EXERCISE PASSAGE.
FIG. 12 is a functional block diagram illustrating an example of the processor 140 and the memory 150. The processor 140 includes an information sharing unit 140a, a determination unit 140b, and a synchronization control unit 140c as processing functions according to the embodiment.

The information sharing unit 140a communicates with the other master stations 100 and shares the weight assigned to the local station in advance and the latest UL/DL switching timing among the UL/DL switching timings detected by the timing detection unit 114. The master stations 100 share at least these pieces of information, but it is of course possible to share more various pieces of information.

The determination unit 140b autonomously determines its own UL/DL switching timing based on the shared weights and UL/DL switching timings, and calculates the delay adjustment amount.

The synchronization control unit 140c sets the delay adjustment amount in the timing adjustment unit 115 so as to set its own UL/DL switching timing to the UL/DL switching timing determined by the determination unit 140b.

GIVEN DATA.
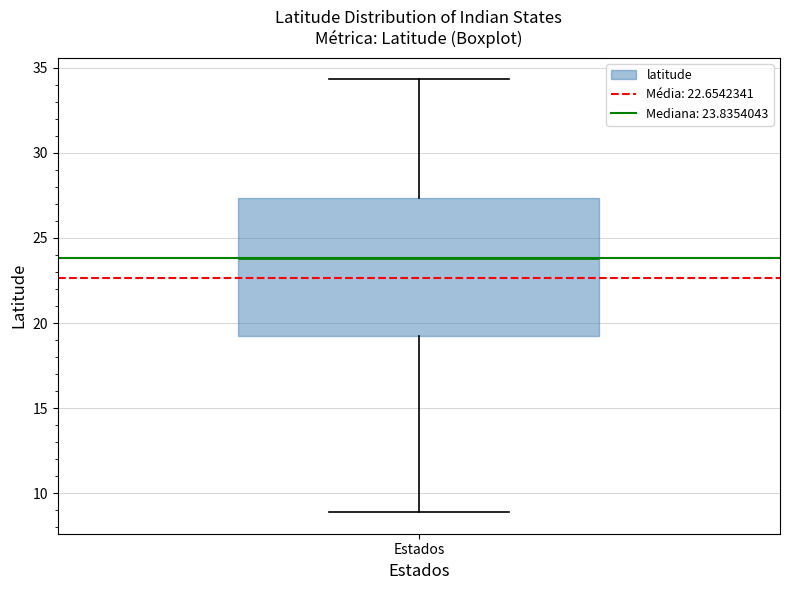

Transcribe this box plot: give where the median line is, the range the box spans, and where the two whiskers end, as read against the y-axis. The values are not printed on the chart, so give them approximately, as read against the axis.

median 24.0, box 19.5 to 27.5, whiskers 9.0 to 34.5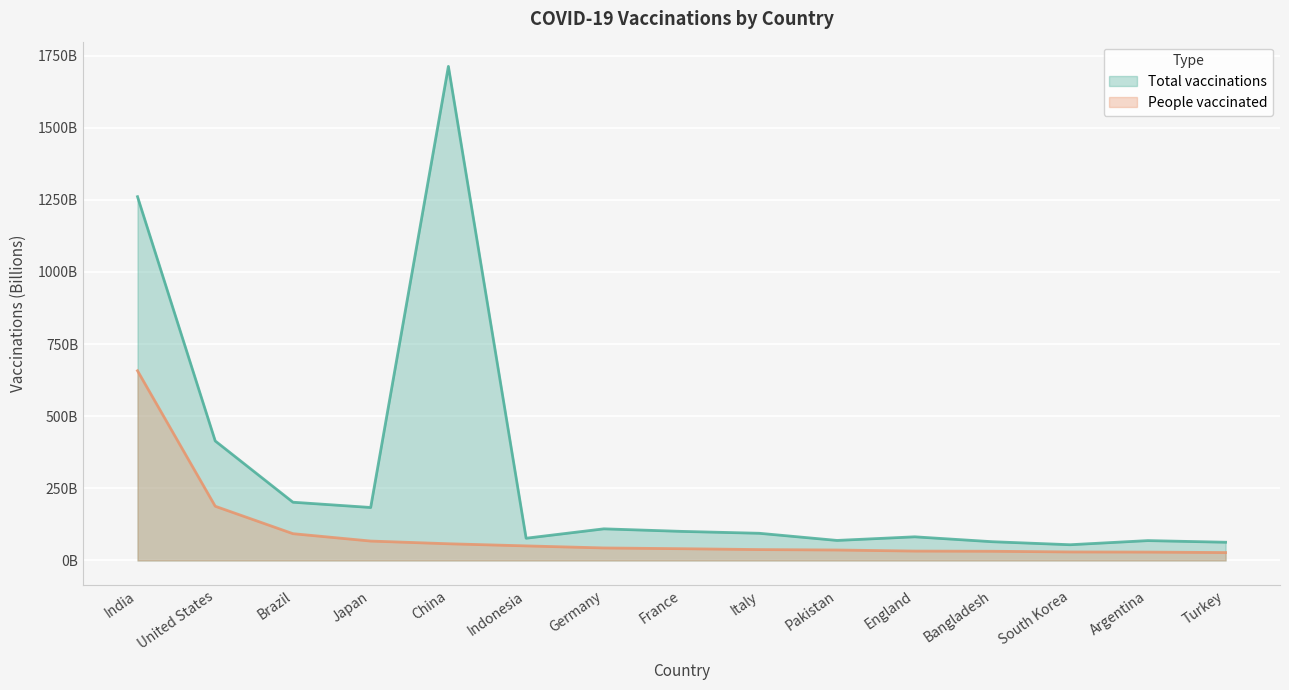

How many interior local valleys does the Total vaccinations series have?

4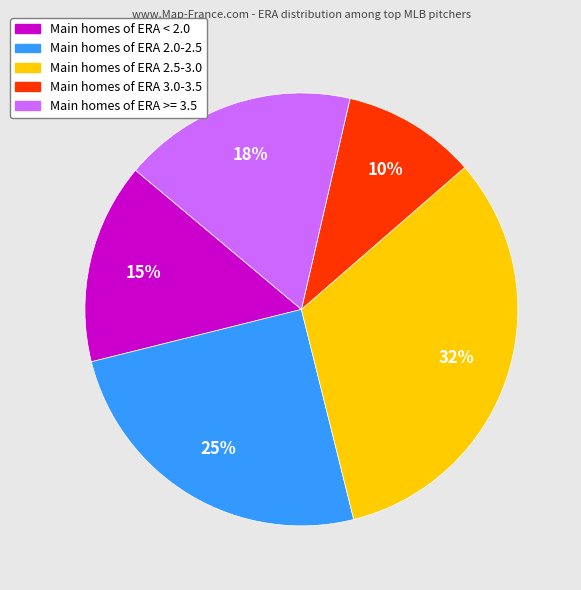

Is the sum of Main homes of ERA 3.0-3.5 and Main homes of ERA 2.5-3.0 greater than half?

No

LIST OF TASKS.
1) Name every component in the processor passage whose name ends in the word "unit," with its reference number.
2) Answer these from the processor passage:
(a) What does the information sharing unit 140a communicate with?
(b) Besides determining its own UL/DL switching timing, what does the determination unit 140b calculate?
(c) In which unit does the synchronization control unit 140c set the delay adjustment amount?

SET OF ANSWERS.
1)
information sharing unit 140a
determination unit 140b
synchronization control unit 140c
timing detection unit 114
timing adjustment unit 115

2)
(a) The other master stations 100.
(b) The delay adjustment amount.
(c) The timing adjustment unit 115.